Exercise description -> Give the listing again exactly, omitting its images.

Supplied entries ->

※

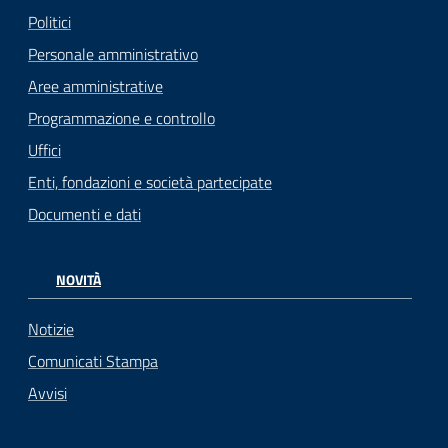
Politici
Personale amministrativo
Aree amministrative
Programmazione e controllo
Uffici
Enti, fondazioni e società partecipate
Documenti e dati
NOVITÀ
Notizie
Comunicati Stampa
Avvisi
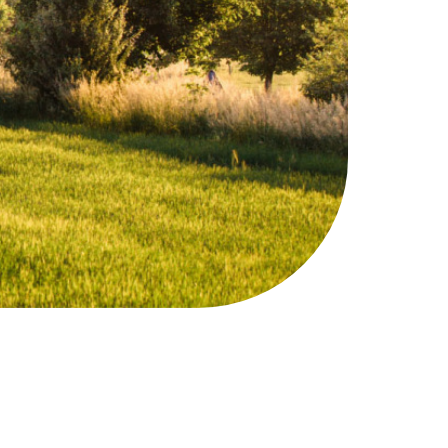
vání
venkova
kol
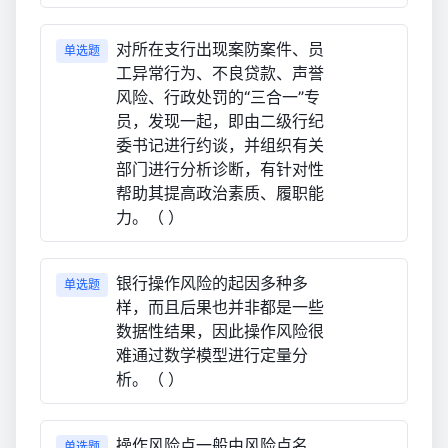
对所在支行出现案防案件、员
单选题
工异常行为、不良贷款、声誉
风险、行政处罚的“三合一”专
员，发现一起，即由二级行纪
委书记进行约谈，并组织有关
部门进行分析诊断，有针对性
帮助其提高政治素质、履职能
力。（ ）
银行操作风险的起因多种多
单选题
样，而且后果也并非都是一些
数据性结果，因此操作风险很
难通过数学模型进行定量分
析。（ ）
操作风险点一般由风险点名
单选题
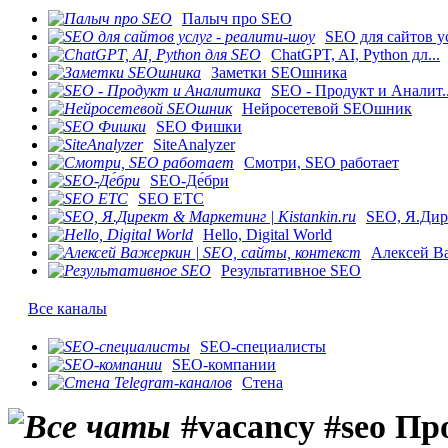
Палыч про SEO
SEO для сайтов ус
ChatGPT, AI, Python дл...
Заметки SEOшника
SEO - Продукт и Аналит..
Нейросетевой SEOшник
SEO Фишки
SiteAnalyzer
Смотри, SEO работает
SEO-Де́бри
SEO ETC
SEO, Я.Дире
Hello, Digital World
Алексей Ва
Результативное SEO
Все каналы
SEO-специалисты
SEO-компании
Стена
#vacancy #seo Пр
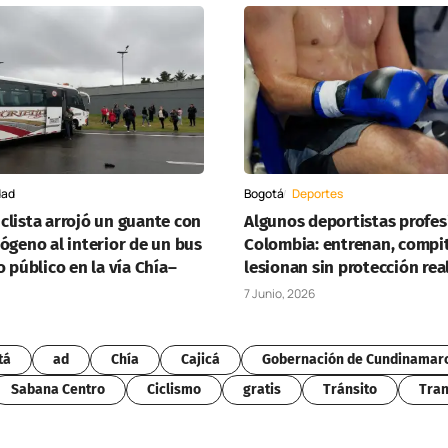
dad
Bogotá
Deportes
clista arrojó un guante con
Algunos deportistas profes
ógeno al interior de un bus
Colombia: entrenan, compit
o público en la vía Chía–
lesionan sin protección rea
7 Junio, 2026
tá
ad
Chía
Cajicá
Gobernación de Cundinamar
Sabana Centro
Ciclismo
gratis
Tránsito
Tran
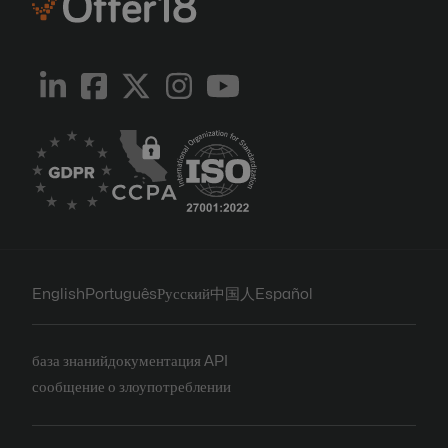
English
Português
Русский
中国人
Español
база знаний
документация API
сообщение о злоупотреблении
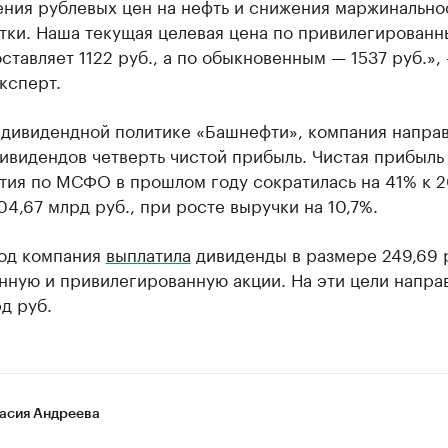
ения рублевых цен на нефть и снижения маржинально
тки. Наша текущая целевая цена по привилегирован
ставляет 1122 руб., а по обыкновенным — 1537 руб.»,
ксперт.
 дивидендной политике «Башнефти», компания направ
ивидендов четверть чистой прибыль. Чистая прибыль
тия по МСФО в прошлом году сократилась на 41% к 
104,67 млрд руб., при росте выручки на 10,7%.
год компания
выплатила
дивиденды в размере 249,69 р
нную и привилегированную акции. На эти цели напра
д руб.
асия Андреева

※

Task answer ->
Politici
Personale amministrativo
Aree amministrative
Programmazione e controllo
Uffici
Enti, fondazioni e società partecipate
Documenti e dati
NOVITÀ
Notizie
Comunicati Stampa
Avvisi
vání
venkova
kol
对所在支行出现案防案件、员
单选题
工异常行为、不良贷款、声誉
风险、行政处罚的“三合一”专
员，发现一起，即由二级行纪
委书记进行约谈，并组织有关
部门进行分析诊断，有针对性
帮助其提高政治素质、履职能
力。（ ）
银行操作风险的起因多种多
单选题
样，而且后果也并非都是一些
数据性结果，因此操作风险很
难通过数学模型进行定量分
析。（ ）
操作风险点一般由风险点名
单选题
Палыч про SEO
SEO для сайтов ус
ChatGPT, AI, Python дл...
Заметки SEOшника
SEO - Продукт и Аналит..
Нейросетевой SEOшник
SEO Фишки
SiteAnalyzer
Смотри, SEO работает
SEO-Де́бри
SEO ETC
SEO, Я.Дире
Hello, Digital World
Алексей Ва
Результативное SEO
Все каналы
SEO-специалисты
SEO-компании
Стена
#vacancy #seo Пр
dad
Bogotá
Deportes
clista arrojó un guante con
Algunos deportistas profes
ógeno al interior de un bus
Colombia: entrenan, compit
o público en la vía Chía–
lesionan sin protección rea
7 Junio, 2026
tá
ad
Chía
Cajicá
Gobernación de Cundinamar
Sabana Centro
Ciclismo
gratis
Tránsito
Tran
English
Português
Русский
中国人
Español
база знаний
документация API
сообщение о злоупотреблении
ения рублевых цен на нефть и снижения маржинально
тки. Наша текущая целевая цена по привилегирован
ставляет 1122 руб., а по обыкновенным — 1537 руб.»,
ксперт.
 дивидендной политике «Башнефти», компания направ
ивидендов четверть чистой прибыль. Чистая прибыль
тия по МСФО в прошлом году сократилась на 41% к 
104,67 млрд руб., при росте выручки на 10,7%.
год компания
выплатила
дивиденды в размере 249,69 р
нную и привилегированную акции. На эти цели напра
д руб.
асия Андреева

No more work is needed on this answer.